» **Work required**
Reproduce word for word the lines from the start of the entries up to and including the line containing "рецептом від Руслани Писанки".

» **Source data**
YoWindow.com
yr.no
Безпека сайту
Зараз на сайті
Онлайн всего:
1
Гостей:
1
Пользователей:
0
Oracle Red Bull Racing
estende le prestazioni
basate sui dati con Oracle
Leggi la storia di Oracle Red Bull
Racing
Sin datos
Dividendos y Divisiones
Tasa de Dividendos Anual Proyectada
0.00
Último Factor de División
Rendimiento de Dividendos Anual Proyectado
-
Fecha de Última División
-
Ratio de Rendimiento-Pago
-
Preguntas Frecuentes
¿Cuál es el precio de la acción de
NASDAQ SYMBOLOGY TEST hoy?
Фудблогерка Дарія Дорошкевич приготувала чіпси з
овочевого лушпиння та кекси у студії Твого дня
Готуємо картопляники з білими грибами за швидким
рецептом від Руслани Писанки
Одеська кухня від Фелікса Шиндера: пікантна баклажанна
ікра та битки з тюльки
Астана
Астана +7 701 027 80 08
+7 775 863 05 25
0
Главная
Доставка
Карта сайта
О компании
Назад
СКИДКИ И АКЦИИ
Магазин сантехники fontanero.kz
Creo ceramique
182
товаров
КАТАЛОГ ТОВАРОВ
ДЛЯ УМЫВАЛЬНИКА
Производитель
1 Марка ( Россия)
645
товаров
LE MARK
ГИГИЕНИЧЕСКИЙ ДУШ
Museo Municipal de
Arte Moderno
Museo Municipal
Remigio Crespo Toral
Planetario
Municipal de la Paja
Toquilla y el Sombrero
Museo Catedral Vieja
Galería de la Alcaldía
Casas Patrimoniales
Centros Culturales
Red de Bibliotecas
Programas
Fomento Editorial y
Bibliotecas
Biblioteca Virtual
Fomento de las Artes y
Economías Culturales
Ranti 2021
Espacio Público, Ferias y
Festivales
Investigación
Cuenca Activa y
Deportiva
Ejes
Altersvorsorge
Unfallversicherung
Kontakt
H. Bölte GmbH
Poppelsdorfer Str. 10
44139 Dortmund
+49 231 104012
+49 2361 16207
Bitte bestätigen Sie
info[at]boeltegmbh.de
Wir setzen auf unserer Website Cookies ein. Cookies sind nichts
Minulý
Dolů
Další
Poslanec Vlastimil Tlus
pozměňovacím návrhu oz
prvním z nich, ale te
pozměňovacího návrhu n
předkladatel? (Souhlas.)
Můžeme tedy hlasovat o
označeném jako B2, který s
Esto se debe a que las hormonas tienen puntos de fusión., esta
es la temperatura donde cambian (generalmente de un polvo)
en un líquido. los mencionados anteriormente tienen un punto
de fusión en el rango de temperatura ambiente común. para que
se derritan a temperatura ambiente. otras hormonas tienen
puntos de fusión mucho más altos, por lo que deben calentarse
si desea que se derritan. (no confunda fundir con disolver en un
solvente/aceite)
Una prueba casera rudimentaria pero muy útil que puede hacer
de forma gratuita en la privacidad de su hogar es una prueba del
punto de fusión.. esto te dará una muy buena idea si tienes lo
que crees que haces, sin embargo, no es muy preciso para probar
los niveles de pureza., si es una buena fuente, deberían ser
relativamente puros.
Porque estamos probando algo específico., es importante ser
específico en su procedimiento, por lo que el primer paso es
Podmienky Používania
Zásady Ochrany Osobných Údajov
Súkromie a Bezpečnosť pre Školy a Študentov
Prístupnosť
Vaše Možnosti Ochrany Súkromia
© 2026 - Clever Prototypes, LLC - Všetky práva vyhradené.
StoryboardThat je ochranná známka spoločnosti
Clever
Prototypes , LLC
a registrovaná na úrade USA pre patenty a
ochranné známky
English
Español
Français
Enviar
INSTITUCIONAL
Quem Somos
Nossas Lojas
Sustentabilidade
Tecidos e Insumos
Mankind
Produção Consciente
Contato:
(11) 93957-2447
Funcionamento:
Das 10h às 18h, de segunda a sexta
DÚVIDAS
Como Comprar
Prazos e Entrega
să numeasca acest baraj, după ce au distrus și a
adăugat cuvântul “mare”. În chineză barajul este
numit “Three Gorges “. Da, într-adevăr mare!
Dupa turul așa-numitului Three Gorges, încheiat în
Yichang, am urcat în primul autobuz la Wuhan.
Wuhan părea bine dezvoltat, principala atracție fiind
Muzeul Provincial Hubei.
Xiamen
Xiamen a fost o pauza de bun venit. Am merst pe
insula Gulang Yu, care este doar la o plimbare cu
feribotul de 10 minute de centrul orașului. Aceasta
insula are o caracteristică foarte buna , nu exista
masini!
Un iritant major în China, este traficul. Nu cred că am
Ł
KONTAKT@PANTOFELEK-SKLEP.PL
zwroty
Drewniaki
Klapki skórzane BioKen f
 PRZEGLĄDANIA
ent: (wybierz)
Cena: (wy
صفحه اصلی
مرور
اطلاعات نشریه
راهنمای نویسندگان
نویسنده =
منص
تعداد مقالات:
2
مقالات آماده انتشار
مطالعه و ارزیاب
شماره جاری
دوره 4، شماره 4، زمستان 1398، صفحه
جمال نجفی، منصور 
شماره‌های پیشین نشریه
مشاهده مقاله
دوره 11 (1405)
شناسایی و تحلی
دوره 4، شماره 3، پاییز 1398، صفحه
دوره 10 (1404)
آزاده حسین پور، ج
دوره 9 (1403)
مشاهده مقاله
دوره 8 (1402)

» **Solution to this task**
YoWindow.com
yr.no
Безпека сайту
Зараз на сайті
Онлайн всего:
1
Гостей:
1
Пользователей:
0
Oracle Red Bull Racing
estende le prestazioni
basate sui dati con Oracle
Leggi la storia di Oracle Red Bull
Racing
Sin datos
Dividendos y Divisiones
Tasa de Dividendos Anual Proyectada
0.00
Último Factor de División
Rendimiento de Dividendos Anual Proyectado
-
Fecha de Última División
-
Ratio de Rendimiento-Pago
-
Preguntas Frecuentes
¿Cuál es el precio de la acción de
NASDAQ SYMBOLOGY TEST hoy?
Фудблогерка Дарія Дорошкевич приготувала чіпси з
овочевого лушпиння та кекси у студії Твого дня
Готуємо картопляники з білими грибами за швидким
рецептом від Руслани Писанки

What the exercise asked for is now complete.